[Saved entries]

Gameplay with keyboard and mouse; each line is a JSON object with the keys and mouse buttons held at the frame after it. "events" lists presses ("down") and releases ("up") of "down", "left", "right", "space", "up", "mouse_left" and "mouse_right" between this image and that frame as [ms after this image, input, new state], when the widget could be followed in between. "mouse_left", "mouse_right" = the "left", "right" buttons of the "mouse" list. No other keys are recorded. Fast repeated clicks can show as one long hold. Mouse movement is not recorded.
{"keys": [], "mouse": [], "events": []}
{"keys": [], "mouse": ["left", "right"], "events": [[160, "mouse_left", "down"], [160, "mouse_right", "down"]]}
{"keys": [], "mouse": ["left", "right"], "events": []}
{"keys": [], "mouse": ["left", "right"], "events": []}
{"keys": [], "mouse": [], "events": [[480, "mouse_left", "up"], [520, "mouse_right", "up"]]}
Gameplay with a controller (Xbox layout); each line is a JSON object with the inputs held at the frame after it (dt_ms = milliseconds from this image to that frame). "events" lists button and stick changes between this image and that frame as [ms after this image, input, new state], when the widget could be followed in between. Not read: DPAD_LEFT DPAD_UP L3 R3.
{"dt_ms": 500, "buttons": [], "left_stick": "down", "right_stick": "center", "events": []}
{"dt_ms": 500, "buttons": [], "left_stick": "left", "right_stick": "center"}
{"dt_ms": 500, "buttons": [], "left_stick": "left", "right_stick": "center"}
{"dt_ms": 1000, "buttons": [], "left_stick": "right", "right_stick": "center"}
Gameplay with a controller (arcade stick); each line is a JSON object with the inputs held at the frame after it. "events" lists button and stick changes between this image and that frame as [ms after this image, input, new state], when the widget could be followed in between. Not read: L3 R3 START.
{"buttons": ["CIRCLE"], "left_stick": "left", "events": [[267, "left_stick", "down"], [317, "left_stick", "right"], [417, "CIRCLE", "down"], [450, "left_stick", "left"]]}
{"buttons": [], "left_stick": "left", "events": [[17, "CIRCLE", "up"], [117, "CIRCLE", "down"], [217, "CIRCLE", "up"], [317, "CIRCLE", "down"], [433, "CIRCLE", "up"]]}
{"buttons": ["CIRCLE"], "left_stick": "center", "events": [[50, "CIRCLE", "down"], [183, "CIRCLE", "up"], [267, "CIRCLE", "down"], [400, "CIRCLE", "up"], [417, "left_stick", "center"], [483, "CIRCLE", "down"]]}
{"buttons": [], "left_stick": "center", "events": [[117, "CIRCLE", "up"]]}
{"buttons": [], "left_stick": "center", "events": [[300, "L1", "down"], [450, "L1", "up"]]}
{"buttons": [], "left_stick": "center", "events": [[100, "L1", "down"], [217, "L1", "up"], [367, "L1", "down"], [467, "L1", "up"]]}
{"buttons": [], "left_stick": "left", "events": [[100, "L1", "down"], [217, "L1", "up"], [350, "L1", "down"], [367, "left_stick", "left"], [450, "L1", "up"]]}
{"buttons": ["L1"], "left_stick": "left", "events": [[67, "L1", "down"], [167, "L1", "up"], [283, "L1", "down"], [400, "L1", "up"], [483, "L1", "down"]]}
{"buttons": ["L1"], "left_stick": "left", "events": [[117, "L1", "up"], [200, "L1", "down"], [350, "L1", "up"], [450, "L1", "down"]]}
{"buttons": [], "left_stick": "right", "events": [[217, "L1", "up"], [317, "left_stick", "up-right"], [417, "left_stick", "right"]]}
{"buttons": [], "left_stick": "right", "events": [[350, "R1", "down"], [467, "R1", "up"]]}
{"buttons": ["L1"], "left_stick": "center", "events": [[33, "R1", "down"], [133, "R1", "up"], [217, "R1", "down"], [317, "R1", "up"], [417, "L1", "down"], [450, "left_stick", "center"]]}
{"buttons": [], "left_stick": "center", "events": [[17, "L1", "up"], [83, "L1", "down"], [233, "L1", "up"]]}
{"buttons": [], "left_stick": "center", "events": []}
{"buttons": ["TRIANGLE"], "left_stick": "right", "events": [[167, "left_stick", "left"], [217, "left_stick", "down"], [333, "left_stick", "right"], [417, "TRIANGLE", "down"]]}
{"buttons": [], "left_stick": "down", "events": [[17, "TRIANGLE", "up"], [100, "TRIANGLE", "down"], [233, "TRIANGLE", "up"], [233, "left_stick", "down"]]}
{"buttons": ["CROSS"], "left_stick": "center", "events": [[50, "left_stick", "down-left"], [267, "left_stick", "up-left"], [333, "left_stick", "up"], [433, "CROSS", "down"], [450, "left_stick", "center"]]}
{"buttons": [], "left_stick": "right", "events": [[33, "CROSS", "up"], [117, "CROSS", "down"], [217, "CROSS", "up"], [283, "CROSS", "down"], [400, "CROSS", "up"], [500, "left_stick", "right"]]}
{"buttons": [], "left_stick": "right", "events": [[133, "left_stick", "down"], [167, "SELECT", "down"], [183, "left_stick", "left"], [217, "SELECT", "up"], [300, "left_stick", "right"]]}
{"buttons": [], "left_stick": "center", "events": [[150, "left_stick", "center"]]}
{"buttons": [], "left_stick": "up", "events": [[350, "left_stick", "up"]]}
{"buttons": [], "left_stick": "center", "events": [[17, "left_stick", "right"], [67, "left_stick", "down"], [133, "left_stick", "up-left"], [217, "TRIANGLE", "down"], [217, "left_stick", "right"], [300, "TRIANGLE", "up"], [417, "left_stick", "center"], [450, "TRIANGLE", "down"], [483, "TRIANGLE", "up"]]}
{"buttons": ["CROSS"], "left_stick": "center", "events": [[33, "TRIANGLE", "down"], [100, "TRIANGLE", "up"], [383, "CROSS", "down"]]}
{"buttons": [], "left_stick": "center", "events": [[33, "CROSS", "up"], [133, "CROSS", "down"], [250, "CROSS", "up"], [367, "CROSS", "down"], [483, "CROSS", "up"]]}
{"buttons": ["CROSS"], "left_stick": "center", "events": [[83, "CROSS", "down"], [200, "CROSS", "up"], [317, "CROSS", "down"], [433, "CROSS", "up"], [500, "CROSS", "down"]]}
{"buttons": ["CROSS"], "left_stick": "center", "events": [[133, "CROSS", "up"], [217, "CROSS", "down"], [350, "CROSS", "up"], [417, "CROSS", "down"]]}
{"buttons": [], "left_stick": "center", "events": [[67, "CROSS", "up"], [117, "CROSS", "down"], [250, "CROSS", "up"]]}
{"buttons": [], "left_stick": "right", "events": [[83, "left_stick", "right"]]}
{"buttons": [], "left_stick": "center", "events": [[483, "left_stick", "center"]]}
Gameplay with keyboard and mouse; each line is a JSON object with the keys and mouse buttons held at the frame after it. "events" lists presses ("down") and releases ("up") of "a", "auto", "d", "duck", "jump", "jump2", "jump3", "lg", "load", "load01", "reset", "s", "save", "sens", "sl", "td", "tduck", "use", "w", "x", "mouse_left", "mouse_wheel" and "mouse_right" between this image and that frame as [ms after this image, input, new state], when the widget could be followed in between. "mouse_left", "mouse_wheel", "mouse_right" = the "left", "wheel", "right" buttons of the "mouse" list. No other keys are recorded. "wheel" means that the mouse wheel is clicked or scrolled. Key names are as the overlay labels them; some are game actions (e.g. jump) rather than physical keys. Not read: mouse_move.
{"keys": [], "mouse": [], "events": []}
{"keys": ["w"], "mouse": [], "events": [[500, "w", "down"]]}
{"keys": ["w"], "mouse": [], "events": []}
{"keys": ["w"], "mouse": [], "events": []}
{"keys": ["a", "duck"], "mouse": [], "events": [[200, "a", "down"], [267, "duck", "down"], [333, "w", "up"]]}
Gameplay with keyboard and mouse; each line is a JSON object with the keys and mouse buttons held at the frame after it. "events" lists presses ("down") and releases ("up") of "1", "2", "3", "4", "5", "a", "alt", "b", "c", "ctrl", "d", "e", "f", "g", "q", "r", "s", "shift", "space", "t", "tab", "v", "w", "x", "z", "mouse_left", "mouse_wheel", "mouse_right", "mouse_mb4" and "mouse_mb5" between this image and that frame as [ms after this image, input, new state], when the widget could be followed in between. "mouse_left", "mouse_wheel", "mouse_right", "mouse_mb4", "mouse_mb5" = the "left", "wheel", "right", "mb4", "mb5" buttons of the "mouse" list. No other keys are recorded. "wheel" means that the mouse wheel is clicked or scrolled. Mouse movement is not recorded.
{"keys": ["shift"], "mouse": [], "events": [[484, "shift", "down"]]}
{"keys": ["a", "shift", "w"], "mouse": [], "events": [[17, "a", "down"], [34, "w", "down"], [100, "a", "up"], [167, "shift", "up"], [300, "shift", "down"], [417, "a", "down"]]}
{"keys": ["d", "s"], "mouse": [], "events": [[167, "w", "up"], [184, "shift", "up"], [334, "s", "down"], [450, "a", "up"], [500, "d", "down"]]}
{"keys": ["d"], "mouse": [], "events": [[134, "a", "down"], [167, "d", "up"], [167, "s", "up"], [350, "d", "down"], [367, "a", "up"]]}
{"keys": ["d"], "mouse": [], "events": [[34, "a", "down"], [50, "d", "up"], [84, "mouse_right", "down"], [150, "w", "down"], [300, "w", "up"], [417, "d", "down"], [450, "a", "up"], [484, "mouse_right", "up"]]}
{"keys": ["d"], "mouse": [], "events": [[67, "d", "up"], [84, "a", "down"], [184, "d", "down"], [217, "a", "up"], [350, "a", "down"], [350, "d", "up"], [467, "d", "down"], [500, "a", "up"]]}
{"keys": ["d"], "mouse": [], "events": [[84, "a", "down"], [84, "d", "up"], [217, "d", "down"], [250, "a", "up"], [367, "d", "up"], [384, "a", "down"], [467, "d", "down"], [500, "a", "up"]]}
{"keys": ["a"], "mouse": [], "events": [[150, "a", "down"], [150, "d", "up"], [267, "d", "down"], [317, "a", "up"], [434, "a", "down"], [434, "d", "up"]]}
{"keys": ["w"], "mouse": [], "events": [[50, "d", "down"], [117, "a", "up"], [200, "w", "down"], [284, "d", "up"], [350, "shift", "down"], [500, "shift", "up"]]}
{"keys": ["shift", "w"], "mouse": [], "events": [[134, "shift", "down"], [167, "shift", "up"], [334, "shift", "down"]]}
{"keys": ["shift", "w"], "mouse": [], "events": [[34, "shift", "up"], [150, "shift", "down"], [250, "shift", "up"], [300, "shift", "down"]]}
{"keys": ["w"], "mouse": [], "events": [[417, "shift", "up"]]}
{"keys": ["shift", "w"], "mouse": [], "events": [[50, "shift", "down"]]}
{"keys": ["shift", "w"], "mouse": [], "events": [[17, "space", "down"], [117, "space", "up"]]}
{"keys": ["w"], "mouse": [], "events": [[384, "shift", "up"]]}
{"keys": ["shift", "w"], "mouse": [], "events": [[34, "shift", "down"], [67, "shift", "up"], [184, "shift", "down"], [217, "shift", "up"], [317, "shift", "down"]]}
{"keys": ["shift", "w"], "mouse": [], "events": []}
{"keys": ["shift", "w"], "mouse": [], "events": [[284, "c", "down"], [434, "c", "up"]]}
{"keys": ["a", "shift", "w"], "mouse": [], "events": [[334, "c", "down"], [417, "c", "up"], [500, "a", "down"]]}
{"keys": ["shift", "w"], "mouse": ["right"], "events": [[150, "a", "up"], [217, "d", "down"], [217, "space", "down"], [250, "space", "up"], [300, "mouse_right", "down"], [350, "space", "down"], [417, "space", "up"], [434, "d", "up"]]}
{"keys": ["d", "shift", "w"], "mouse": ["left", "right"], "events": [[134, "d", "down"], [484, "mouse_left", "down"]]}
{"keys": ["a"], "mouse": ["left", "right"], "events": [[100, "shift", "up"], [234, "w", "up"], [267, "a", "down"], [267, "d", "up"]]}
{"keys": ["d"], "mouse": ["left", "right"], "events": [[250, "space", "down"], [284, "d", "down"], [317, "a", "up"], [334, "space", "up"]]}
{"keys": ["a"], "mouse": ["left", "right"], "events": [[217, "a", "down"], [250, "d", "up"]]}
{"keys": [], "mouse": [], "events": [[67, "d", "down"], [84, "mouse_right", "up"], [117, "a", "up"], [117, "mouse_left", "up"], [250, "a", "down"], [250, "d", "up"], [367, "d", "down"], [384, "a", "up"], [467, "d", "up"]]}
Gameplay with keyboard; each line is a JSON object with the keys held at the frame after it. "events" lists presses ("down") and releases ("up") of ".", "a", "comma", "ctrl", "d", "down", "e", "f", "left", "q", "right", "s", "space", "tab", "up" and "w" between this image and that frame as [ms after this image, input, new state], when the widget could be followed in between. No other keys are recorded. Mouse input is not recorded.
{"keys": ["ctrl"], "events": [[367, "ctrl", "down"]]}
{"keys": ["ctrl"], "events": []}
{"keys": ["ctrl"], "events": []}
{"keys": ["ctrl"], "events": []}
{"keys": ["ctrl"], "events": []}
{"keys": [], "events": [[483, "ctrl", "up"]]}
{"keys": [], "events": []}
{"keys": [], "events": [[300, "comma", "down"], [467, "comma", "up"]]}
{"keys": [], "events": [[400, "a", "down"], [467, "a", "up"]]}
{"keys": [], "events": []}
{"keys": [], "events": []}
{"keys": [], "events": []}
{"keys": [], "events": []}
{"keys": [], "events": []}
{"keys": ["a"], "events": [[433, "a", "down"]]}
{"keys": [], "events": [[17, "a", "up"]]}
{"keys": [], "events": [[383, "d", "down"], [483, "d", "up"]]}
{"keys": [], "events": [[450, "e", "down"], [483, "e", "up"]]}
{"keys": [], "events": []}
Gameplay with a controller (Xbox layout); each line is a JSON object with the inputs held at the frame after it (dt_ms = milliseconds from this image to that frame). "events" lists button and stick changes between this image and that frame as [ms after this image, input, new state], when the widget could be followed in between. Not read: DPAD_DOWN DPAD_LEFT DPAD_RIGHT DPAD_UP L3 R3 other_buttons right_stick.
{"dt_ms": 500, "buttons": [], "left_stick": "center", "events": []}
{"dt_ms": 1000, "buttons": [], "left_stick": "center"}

**Work instruction**
With the string "comma" as the key, filter the data above and show the lines that match.

**Exercise solution**
Gameplay with keyboard; each line is a JSON object with the keys held at the frame after it. "events" lists presses ("down") and releases ("up") of ".", "a", "comma", "ctrl", "d", "down", "e", "f", "left", "q", "right", "s", "space", "tab", "up" and "w" between this image and that frame as [ms after this image, input, new state], when the widget could be followed in between. No other keys are recorded. Mouse input is not recorded.
{"keys": [], "events": [[300, "comma", "down"], [467, "comma", "up"]]}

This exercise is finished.